There's a technique called photon mapping that is actually quite similar to ray tracing, but provides various advantages in complex scenes. In fact, it's the only method (at least of which I know) that provides truly realistic (i.e. all the laws of optics are obeyed) rendering if done properly. It's a technique that's used sparingly as far as I know, since it's performance is hugely worse than even ray tracing (given that it effectively does the opposite and simulates the paths taken by photons from the light sources to the camera) - yet this is it's only disadvantage. It's certainly an interesting algorithm, though you're not going to see it in widescale use until well after ray tracing (if ever).
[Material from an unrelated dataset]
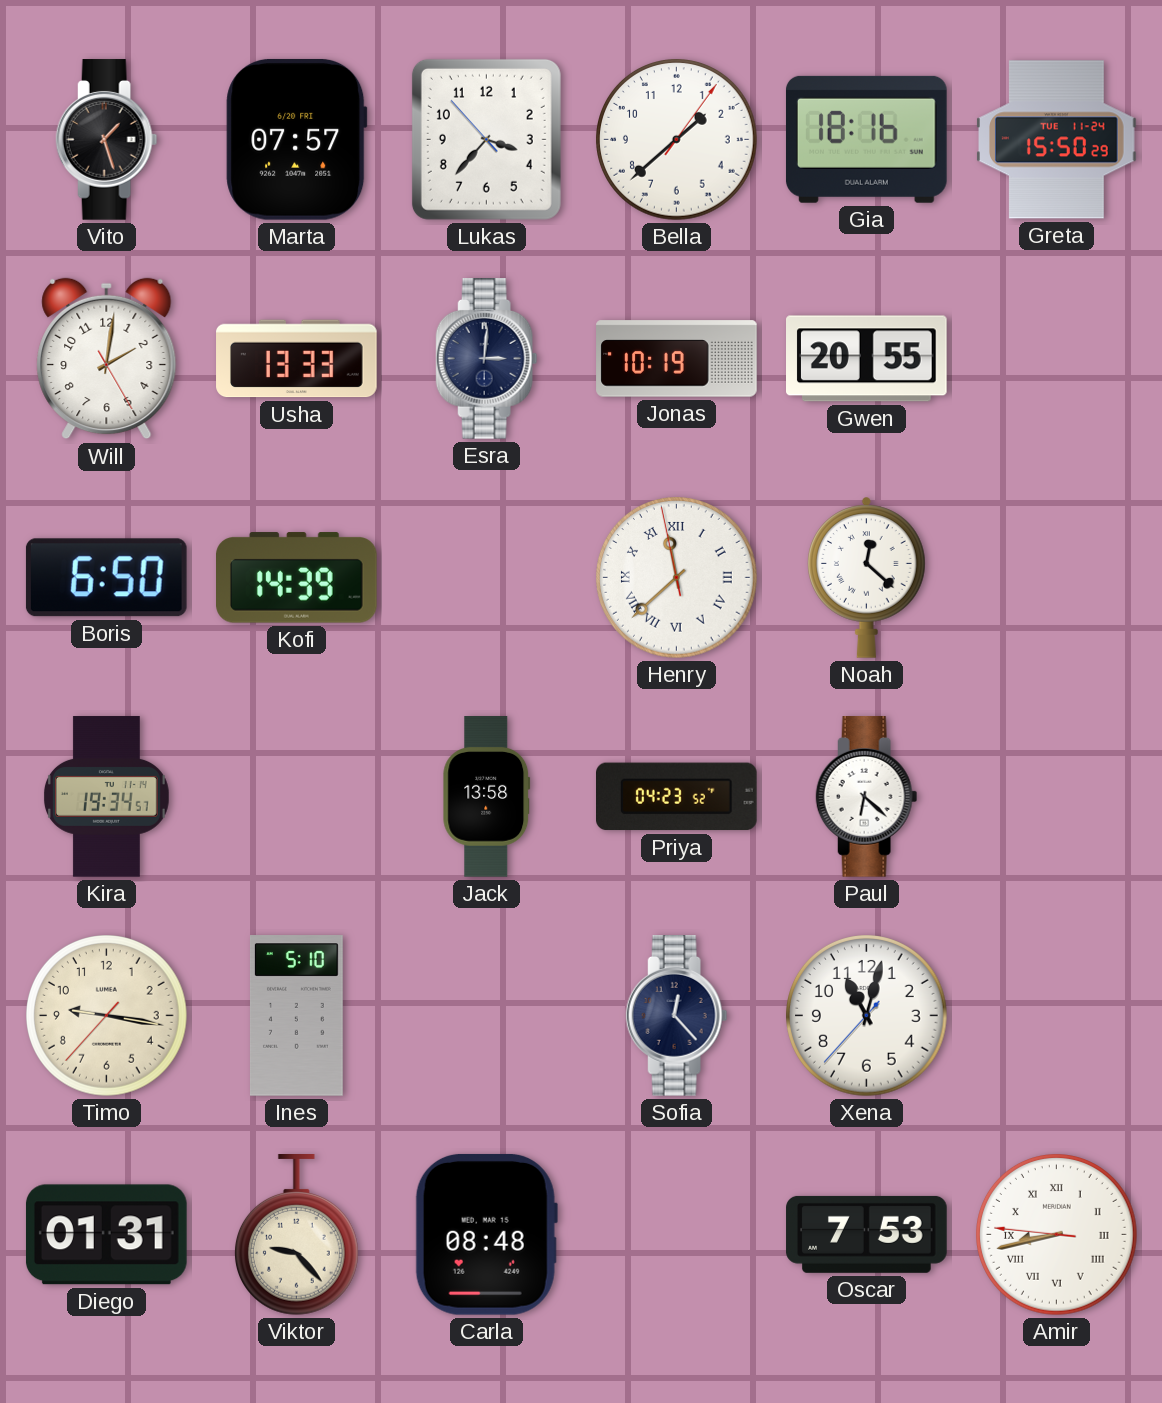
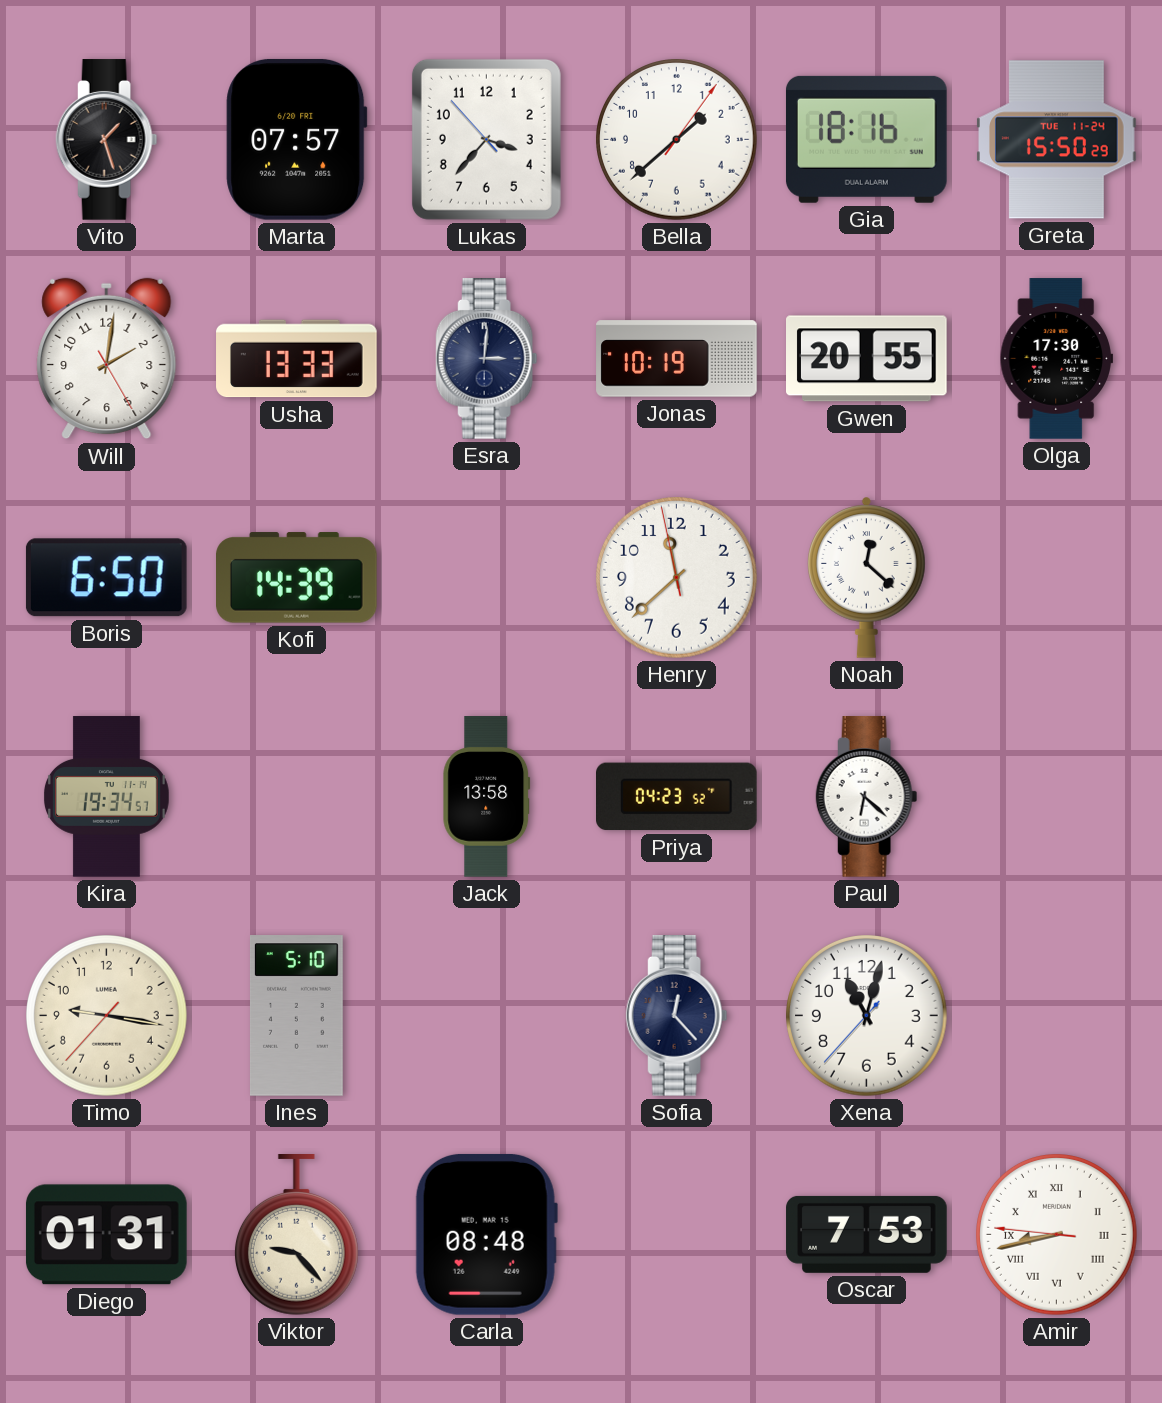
Olga: none -> 17:30
Henry numerals: Roman -> Arabic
The Rendering article on Wikipedia covers various techniques.
Intro paragraph:
Many rendering algorithms have been
researched, and software used for
rendering may employ a number of
different techniques to obtain a final
image.
Tracing every ray of light in a scene
is impractical and would take an
enormous amount of time. Even tracing
a portion large enough to produce an
image takes an inordinate amount of
time if the sampling is not
intelligently restricted.
Therefore, four loose families of
more-efficient light transport
modelling techniques have emerged:
rasterisation, including scanline
rendering, geometrically projects
objects in the scene to an image
plane, without advanced optical
effects; ray casting considers the
scene as observed from a specific
point-of-view, calculating the
observed image based only on geometry
and very basic optical laws of
reflection intensity, and perhaps
using Monte Carlo techniques to reduce
artifacts; radiosity uses finite
element mathematics to simulate
diffuse spreading of light from
surfaces; and ray tracing is similar
to ray casting, but employs more
advanced optical simulation, and
usually uses Monte Carlo techniques to
obtain more realistic results at a
speed that is often orders of
magnitude slower.
Most advanced software combines two or
more of the techniques to obtain
good-enough results at reasonable
cost.
Another distinction is between image
order algorithms, which iterate over
pixels of the image plane, and object
order algorithms, which iterate over
objects in the scene. Generally object
order is more efficient, as there are
usually fewer objects in a scene than
pixels.
From those descriptions, only radiosity seems different in concept to me.